Because the Federal Circuit agreed that the estoppel provision of § 317(b) did not prohibit the PTO from maintaining the reexamination
of the ’772 Patent’s claims, and the Board’s construction of the claims was consistent with the broadest reasonable interpretation, the Federal Circuit affirmed the Board’s decision.


§317(b) Resurrects Claims Invalidated in Reexamination, That Were Found Not Invalid in Litigation

In Fairchild Corporation v. Power Integrations, Inc., [2017-1002] the Federal Circuit remanded the appeal from a PTAB decision in an inter partes reexamination, with direction to vacate certain aspects of its final
decision in the underlying inter partes reexamination and issue a reexamination certificate.

Fairchild sued Power Integrations for infringement of U.S. Patent No. 7,259,972. The jury’s verdict rejected Power Integrations’s argument that the ’972 patent claims were invalid under 35 U.S.C. § 103, and found that the patent claims had been infringed. On appeal, the Federal Circuit affirmed the jury’s non-obviousness determination but reversed its findings on infringement, and remanded for further proceedings unrelated to the ’972 patent claims.

While the litigation was pending, Power Integrations requested inter partes reexamination of the ‘972 patent.  The Examiner rejected all of the claims in the reexamination under §103(a), and the Board affirmed, resulting in the instant appeal.

Fairchild argued that the results of the reexamination proceeding should be vacated under §317(b) because the final decision in the litigation bars the maintenance of the reexamination.  The Federal Circuit agreed, noting that the time for petitioning for certiorari had passed, and thus the district court’s holding that the patent was not invalid barred the maintenance of the reexamination as to the claims challenged in the litigation.


PTAB Needed to Do A Better Job Supporting its Obviousness Determination in Inter Partes Reexamination

In Icon Health and Fitness, Inc. v.

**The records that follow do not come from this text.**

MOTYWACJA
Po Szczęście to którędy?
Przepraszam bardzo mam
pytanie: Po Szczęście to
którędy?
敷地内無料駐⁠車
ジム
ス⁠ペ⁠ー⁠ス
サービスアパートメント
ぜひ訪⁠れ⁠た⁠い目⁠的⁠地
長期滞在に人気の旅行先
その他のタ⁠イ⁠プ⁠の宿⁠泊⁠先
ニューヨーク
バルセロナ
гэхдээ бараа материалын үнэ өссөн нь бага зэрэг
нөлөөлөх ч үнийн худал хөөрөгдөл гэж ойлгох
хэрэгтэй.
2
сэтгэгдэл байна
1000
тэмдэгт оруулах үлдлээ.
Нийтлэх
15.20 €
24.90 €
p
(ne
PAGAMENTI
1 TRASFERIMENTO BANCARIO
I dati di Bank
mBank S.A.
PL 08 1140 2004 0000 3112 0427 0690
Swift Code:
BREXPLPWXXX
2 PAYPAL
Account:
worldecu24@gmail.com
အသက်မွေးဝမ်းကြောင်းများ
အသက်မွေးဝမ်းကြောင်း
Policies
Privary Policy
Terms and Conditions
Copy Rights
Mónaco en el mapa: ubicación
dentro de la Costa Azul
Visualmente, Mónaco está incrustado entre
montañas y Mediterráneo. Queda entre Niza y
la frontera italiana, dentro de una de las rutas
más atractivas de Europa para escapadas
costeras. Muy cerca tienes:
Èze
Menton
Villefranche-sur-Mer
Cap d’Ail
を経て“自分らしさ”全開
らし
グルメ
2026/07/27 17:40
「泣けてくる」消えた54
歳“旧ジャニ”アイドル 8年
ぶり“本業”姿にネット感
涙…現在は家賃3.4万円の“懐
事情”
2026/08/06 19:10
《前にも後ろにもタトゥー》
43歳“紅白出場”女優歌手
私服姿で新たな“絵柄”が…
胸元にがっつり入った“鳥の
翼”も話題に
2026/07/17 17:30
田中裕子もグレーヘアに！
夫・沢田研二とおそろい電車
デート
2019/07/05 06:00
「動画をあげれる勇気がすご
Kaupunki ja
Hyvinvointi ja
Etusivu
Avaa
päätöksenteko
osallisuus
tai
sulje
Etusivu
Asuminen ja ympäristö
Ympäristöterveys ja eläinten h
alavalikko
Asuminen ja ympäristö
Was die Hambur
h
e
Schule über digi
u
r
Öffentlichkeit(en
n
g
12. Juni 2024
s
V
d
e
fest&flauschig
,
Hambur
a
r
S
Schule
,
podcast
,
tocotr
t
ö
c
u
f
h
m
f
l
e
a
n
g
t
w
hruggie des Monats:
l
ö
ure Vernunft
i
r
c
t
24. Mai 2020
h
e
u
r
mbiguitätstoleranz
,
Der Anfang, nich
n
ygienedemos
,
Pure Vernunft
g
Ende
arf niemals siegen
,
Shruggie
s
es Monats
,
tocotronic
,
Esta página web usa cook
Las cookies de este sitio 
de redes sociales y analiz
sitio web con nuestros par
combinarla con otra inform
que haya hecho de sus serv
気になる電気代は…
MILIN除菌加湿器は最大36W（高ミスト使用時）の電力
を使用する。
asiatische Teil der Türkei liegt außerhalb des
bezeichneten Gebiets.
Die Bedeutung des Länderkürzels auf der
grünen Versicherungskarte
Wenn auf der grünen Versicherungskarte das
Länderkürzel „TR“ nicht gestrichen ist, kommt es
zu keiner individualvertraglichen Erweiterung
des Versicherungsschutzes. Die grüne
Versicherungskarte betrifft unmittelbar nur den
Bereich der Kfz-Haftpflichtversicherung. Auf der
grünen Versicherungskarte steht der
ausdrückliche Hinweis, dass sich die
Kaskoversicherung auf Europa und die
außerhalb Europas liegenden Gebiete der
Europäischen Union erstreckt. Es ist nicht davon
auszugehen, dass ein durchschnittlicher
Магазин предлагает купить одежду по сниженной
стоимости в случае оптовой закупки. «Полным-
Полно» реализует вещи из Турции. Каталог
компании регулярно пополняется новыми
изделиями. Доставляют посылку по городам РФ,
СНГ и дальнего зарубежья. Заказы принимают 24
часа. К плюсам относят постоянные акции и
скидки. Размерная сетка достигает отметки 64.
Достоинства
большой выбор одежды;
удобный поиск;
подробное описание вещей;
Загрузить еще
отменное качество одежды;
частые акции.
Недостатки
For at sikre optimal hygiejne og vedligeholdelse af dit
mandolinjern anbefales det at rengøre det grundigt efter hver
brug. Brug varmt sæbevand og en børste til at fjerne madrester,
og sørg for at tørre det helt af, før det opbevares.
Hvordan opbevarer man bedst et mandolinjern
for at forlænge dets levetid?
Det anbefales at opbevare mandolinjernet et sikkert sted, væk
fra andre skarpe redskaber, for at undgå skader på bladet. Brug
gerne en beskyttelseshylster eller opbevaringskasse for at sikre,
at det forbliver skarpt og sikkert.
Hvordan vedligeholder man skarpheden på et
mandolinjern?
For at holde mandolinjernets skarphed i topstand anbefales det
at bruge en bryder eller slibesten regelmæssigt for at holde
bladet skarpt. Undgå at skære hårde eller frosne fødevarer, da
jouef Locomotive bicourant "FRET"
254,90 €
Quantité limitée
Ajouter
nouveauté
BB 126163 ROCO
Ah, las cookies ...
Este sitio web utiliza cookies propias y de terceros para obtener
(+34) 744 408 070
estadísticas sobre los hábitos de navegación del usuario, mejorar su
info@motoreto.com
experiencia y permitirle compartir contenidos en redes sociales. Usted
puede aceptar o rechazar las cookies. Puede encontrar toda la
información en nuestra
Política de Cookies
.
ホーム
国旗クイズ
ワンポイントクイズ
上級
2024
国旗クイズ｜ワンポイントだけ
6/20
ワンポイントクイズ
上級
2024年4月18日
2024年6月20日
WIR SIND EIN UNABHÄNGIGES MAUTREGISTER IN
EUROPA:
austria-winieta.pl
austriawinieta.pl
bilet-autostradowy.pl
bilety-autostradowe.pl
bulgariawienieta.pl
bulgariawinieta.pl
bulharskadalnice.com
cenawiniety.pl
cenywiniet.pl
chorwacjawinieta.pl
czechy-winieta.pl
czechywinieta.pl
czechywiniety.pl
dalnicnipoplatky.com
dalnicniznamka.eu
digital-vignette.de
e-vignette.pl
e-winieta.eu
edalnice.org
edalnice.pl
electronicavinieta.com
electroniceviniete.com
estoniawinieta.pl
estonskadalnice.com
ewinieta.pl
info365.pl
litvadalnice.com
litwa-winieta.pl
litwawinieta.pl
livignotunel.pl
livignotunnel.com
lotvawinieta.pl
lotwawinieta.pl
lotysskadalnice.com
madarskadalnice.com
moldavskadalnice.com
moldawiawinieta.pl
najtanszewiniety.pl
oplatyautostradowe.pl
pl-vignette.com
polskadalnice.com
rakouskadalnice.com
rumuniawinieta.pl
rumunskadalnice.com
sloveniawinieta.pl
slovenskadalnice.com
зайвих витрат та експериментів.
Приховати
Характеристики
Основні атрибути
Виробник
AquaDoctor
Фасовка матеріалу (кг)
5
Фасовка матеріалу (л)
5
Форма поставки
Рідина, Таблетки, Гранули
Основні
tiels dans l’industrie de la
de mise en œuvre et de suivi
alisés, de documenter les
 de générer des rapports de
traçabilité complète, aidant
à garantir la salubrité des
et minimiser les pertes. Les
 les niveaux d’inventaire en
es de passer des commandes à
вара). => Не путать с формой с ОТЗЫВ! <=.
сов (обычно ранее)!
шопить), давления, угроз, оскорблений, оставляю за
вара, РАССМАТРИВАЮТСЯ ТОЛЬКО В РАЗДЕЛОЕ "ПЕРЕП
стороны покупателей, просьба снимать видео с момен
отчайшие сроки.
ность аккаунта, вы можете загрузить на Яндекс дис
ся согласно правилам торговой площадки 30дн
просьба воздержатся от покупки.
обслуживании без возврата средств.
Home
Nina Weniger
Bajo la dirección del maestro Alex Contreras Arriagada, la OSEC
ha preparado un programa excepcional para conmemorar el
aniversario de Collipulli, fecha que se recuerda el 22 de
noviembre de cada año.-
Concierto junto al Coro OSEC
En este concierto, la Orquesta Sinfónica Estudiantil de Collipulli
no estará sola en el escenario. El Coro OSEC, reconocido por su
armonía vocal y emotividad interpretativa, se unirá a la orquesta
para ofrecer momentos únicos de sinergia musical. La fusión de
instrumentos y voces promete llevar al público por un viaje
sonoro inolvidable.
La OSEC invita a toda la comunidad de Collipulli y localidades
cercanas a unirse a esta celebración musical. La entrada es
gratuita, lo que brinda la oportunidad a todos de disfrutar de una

Stava, Inc., [2016-1475] (February 27, 2017), the Federal Circuit vacated-in-part, affirmed-in-part, and remanded, the Board’s Decision in an appeal of a inter partes reexamination.

Ikon argued that the Examiner erred when he extensively cited to statements in the expert declarations submitted by Stava.  The Federal Circuit said that there is no per se prohibition against relying on an expert’s declaration in support of factual findings underlying a legal conclusion of obviousness solely because the declaration states that something “would have been obvious.”  To determine if an expert’s statement is directed to factual findings or the legal conclusion of obviousness, the court looks to the statement not in isolation, but in the context of the whole declaration.

As to claims 46, 57–62, 65, 74, 98-100, the Federal Circuit found that neither the PTAB nor the Examiner made the requisite factual findings or provided the attendant explanation, finding that both purported to incorporate by reference arguments drafted by Strava’s attorneys.  Thus the Federal Circuit vacated the decision and remanded the case for additional PTAB findings and explanation.  As to claim 43, 71, and 86, the Federal Circuit disagreed with Ikon, and found that The PTAB made the requisite factual findings with an adequate evidentiary basis and provided the attendant explanation.

This cases goes back to the Board, but O’Malley would have simply reversed, since the Board failed to meet its duty.  While certainly a pro-patentee position, it pins the fate of the challenger on the competence of the Board and the Examiner below, rather than the merits of the invalidity case.